[Transcribed page contents]
*** Block opens ***
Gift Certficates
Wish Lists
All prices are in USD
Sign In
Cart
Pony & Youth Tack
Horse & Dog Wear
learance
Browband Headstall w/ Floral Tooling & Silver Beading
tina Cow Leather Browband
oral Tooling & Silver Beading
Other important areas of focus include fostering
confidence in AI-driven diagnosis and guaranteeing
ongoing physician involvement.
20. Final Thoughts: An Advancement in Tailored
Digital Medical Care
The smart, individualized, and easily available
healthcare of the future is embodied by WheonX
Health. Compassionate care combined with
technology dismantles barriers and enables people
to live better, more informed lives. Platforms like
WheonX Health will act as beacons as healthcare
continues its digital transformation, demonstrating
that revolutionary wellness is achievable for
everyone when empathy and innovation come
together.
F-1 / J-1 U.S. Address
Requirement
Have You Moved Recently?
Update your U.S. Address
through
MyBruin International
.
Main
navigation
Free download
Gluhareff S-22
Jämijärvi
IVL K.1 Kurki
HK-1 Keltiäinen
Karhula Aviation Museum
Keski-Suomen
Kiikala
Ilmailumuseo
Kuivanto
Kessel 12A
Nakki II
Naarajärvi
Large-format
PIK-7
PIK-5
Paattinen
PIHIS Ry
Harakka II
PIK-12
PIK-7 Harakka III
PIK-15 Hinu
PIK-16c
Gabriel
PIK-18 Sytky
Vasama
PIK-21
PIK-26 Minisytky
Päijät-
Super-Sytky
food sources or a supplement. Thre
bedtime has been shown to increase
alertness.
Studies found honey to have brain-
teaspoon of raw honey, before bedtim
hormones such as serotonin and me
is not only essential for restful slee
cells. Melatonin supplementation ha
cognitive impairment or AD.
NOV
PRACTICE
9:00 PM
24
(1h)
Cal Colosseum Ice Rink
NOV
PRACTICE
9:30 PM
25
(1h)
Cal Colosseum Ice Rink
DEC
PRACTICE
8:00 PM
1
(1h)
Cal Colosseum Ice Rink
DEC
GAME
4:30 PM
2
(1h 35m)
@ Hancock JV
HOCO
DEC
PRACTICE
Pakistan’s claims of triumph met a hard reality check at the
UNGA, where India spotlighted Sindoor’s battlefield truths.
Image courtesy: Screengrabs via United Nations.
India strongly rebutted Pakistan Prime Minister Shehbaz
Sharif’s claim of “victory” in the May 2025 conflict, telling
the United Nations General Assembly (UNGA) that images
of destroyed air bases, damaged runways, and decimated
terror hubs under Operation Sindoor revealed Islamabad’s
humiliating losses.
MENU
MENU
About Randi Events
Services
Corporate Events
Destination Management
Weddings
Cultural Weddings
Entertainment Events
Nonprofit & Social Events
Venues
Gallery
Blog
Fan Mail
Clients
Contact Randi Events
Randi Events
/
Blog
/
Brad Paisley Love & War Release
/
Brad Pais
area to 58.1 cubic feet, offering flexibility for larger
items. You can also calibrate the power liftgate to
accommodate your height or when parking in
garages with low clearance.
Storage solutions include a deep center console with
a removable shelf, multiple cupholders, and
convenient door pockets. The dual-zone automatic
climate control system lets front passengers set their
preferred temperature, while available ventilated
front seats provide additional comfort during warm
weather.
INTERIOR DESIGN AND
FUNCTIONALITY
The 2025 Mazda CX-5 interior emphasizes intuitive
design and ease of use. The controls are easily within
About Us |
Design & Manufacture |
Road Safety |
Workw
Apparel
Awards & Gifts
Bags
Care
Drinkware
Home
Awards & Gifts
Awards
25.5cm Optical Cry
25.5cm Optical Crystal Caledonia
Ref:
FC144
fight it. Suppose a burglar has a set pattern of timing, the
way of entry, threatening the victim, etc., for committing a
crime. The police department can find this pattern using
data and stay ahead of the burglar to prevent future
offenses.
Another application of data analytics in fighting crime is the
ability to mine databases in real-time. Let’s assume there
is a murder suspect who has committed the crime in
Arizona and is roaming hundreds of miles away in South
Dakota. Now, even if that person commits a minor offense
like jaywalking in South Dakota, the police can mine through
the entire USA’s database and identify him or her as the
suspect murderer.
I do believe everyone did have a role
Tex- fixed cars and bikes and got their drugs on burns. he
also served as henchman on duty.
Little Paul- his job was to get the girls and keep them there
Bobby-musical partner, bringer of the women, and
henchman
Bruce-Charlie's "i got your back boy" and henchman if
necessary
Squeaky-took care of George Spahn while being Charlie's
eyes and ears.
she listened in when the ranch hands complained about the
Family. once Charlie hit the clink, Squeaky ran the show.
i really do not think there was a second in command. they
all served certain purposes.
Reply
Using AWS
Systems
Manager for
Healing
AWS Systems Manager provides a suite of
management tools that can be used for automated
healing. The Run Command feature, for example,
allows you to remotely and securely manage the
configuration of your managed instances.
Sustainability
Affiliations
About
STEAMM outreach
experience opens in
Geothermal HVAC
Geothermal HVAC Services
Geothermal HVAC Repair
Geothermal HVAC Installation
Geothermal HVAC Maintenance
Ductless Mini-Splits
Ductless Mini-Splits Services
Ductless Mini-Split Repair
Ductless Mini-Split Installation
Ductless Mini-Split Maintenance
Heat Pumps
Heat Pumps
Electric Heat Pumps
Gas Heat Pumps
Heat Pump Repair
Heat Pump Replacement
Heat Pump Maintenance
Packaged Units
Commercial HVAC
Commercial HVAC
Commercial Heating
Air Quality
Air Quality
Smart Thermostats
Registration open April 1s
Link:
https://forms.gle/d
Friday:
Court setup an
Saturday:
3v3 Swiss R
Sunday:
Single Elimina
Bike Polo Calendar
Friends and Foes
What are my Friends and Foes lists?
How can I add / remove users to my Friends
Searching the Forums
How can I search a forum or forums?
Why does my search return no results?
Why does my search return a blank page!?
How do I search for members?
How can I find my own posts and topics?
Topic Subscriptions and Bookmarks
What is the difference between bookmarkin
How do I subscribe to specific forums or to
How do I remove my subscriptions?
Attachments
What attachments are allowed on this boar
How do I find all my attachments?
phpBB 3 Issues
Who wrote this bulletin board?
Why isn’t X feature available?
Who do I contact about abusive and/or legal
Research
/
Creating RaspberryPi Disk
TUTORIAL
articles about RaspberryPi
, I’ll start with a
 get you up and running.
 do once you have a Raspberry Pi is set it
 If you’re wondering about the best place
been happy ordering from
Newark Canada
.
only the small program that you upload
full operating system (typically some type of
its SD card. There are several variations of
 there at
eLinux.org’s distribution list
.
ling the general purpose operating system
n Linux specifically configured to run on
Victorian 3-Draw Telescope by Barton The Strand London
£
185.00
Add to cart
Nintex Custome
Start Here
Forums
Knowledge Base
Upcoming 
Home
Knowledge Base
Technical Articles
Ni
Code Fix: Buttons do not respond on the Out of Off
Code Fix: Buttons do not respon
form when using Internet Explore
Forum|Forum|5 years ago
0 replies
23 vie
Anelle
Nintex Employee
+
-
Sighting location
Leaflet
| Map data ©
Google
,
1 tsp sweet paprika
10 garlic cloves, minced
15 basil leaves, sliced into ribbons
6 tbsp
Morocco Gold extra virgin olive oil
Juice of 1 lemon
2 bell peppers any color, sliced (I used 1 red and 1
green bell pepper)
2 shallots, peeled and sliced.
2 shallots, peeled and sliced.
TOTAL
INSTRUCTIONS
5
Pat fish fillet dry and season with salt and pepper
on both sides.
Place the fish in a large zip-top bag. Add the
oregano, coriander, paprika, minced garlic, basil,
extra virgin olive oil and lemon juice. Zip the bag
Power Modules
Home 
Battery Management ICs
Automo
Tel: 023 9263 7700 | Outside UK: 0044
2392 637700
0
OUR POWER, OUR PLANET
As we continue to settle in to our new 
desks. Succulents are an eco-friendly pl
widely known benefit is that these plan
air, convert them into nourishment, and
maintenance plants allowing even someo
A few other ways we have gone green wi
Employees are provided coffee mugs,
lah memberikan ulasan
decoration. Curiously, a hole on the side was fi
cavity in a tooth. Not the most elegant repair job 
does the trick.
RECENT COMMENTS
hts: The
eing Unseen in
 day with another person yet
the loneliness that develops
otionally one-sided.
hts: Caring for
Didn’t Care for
*** Block closes ***
_PROMPT_: From the entries above, restate word for word the lines from the line containing "How do I find all my attachments?" to the line containing "only the small program that you upload", both ends included, and nothing more.

_YOUR SOLUTION_:
How do I find all my attachments?
phpBB 3 Issues
Who wrote this bulletin board?
Why isn’t X feature available?
Who do I contact about abusive and/or legal
Research
/
Creating RaspberryPi Disk
TUTORIAL
articles about RaspberryPi
, I’ll start with a
 get you up and running.
 do once you have a Raspberry Pi is set it
 If you’re wondering about the best place
been happy ordering from
Newark Canada
.
only the small program that you upload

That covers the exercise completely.